You might remember Saint-Mère-Église from the movie The Longest Day and the famous story of an American soldier who got caught on the roof of the cathedral while parachuting down on D-Day. There’s now a permanent memorial to mark the spot where it happened.

 Inside the church there are beautiful stained glass windows commemorating the parachuters who helped liberate the city. The movie, filmed in Saint-Mère-Église in 1969, also gets a stained-glass mention.

 
   

 One of my favorite spots we visited was Pointe du Hoc, which is located between Utah Beach and Omaha Beach (and has the most surviving evidence of World War II). From there, the Germans could fire on both beaches at once. On D-Day, more than 60% of the Army Rangers who landed at—and climbed—the impressive cliffs were either killed or severly injured as they fought the Germans and waited for reinforcements. It took two days for reinforcements to arrive, but eventually the enemy encampments at Pointe du Hoc were fully neutralized—one of the keys to the success of the Battle of Normany.

 
True to the day of the invasion, it rained on us at Normany. Thank goodness we packed our rain coats.

 There were all sorts of little windows and corners in the German bunkers. Even though Pointe du Hoc was a sobering place to be, we really enjoyed exploring the different buildings.

 As if the D-Day beaches weren’t thought-provoking enough, we also visited the American Cemetery, where thousands of Americans who lost their lives in World War II are buried. Some of them—like this one—are still unidentified.

  
I’ll leave you with a quote that I saw in the Museum Memorial in Caen. It struck me as symbolic of what was left behind immediately after the Battle of Normandy, with its death, destruction, and ultimate victory. It’s a far cry from what you see there today.

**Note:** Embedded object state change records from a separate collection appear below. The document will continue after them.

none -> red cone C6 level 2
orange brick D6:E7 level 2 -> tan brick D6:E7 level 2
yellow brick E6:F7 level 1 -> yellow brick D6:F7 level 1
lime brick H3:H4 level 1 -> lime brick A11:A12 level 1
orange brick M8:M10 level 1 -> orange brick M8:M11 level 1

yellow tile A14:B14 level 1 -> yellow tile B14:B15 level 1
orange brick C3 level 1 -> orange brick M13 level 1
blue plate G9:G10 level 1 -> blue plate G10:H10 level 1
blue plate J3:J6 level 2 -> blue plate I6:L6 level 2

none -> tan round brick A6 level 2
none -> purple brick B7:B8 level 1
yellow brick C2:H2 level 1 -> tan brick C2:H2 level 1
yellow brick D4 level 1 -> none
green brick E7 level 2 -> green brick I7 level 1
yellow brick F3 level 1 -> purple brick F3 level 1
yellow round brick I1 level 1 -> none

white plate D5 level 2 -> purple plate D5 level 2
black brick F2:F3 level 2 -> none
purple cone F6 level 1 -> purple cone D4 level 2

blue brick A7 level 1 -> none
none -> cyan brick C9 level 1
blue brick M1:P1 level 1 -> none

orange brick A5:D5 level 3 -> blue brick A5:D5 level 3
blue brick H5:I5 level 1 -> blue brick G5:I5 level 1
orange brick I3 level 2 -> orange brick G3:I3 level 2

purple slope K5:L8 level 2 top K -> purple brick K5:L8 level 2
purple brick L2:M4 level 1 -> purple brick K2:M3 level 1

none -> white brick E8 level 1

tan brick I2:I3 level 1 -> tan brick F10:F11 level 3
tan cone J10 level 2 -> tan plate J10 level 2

“From either side of the road, and here and there in the wheat fields, there were glimpses of overturned cars, burnt-out lories, disembowelled tanks and abandonded cannons, all of them contorted by explosions. But not a single man, nothing living. Not even a corpse, not even the carcass of a horse. There was nothing but dead iron for miles and miles around. Carcasses of machines, hundreds upon hundreds of sorry steel carcasses. The stink of rotting iron rose from the fields and lagoons. In the middle of a pond, an aeroplane cabin emerged from the sludge. The swastika was clearly visible: it was a Messerschmitt.” – Curzio Malaparte

 

2 Comments

  1. Mac- I am one of your mom’s ya-ya sisters (sorority). I am enjoying your travels. Can you imagine that you are more than 10 years older than those that died on D-Day?

  2. Sounds like a wonderful adventure so far.